I'm planning on going in tomorrow to get the proper grain bill for the Lake Walk. Does anyone have any suggestions for what I can do with this grain bill with the roasted? I was thinking of perhaps some sort of vanilla porter, but I'm not sure if it's even rescuable with that much roasted... so I'm looking for hop/yeast ideas.

Thanks in advance for any ideas!
 
You could toast some of that 2-row yourself.

Willamette for hops would be good with what you have there.
 
I plan on toasting the 2 row myself for the Lake Walk recipe. The incorrect ingredients that I have now, however, are already crushed and thrown in with the rest of the grains.

I'm not sure on the lovibond for the roasted grains. All I can tell is written on the bag "Roasted - 2lbs", and I can see that the grains are very dark. I called and asked the LHBS guy about it, and he said that the roasted he gave me would definitely not end up with a pale ale style.
 
I've never heard of "roasted malt" per se, only roasted barley. I suppose it could be a form of roasted malt - black malt, chocolate malt, etc. In any case, you don't want 2 pounds of any of that stuff (color = 300-500 oL).
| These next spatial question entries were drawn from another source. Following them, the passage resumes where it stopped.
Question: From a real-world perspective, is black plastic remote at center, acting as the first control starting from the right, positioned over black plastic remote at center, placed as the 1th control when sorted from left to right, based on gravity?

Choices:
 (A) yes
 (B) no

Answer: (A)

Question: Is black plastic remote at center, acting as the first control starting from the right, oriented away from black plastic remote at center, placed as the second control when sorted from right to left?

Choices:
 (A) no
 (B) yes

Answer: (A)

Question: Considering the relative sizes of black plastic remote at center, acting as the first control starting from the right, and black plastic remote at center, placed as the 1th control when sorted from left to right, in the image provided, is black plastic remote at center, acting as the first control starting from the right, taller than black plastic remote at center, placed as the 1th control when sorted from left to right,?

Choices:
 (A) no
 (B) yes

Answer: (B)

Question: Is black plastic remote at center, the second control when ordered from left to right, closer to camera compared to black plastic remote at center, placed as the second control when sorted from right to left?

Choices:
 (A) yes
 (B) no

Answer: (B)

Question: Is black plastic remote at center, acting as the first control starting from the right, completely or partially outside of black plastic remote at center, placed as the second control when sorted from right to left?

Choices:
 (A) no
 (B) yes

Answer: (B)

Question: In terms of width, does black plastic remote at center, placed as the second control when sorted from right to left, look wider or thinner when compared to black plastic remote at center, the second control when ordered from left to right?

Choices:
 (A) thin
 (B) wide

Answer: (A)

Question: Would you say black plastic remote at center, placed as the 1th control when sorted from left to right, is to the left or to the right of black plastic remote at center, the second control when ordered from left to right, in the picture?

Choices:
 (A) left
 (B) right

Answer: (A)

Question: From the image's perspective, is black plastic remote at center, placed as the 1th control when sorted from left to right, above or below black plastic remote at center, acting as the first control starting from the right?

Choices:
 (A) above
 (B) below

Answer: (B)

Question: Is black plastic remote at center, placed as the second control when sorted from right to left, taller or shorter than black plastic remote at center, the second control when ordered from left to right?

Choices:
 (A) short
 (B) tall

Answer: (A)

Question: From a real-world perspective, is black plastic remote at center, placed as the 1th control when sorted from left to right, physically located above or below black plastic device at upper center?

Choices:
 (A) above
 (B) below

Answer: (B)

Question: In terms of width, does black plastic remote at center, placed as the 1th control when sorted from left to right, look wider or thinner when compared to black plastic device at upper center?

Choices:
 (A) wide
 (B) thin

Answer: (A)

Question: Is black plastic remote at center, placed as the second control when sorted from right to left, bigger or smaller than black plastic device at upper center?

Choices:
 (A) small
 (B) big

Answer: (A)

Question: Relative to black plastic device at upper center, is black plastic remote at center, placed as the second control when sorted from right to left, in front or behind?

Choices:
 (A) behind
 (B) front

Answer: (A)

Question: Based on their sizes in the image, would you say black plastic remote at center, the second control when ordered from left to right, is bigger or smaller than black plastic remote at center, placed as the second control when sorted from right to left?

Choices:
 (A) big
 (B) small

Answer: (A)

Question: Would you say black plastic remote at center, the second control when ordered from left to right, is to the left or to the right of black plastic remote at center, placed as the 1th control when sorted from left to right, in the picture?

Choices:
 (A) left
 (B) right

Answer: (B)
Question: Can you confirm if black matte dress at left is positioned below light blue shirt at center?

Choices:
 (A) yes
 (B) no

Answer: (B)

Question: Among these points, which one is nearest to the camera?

a little roasted barley goes a LONG way. I've used a pound in a stout and thought is was too much. For what you want to do, I'd either leave it out completely or at the very most add 4 ounces - you'll end up with a nice amber color. If you bump it up to 8 ounces, you're into the brown-color category.

Of course, you could switch things up and brew a stout instead

EDIT - just reread your response above - the 2 pounds of the roasted malt are already mixed with the rest?!? Quite frankly, I think you are SOL - 2 pounds of that stuff (whatever it is - roasted barley, chocolate malt, black malt) is going to give you a pitch black, very astringent brew. I'm not sure there is a way to fix that since I don't think it will even make a good stout. Sorry :(
 
I'd hold on before you go tossing the grain out. If you want to make a stout you could always go get say 5-7 pounds of 2 row and use maybe 1/3 of the bag of grain you have with it. Not exact but really, what in brewing is. If it's bad, well, at least you tried.

Terje
 
I'd hold on before you go tossing the grain out. If you want to make a stout you could always go get say 5-7 pounds of 2 row and use maybe 1/3 of the bag of grain you have with it. Not exact but really, what in brewing is. If it's bad, well, at least you tried.

Terje

That's a good point. I think that could work well.
 
Took your advice and decided to cut my incorrect grain bill in half, leaving me with (ideally) 1 lb of 300 lovibond roasted. Filled in the other half with:

4.5 lbs 2-row
.75 lbs Carapils
1 lb Munich
.5 lb crystal malt 15L
.25 lb crystal malt 40L
.5 lb black malt

.7 oz Chinook @ 60
.2 oz Cascade @ 60
.2 oz Cascade @ 10
.2 oz Cascade @ 0

Fairly close to a Fish Tale Trout Stout clone, which I have never heard of... but why not? Thanks everyone! Let the Frankenstein Brew begin!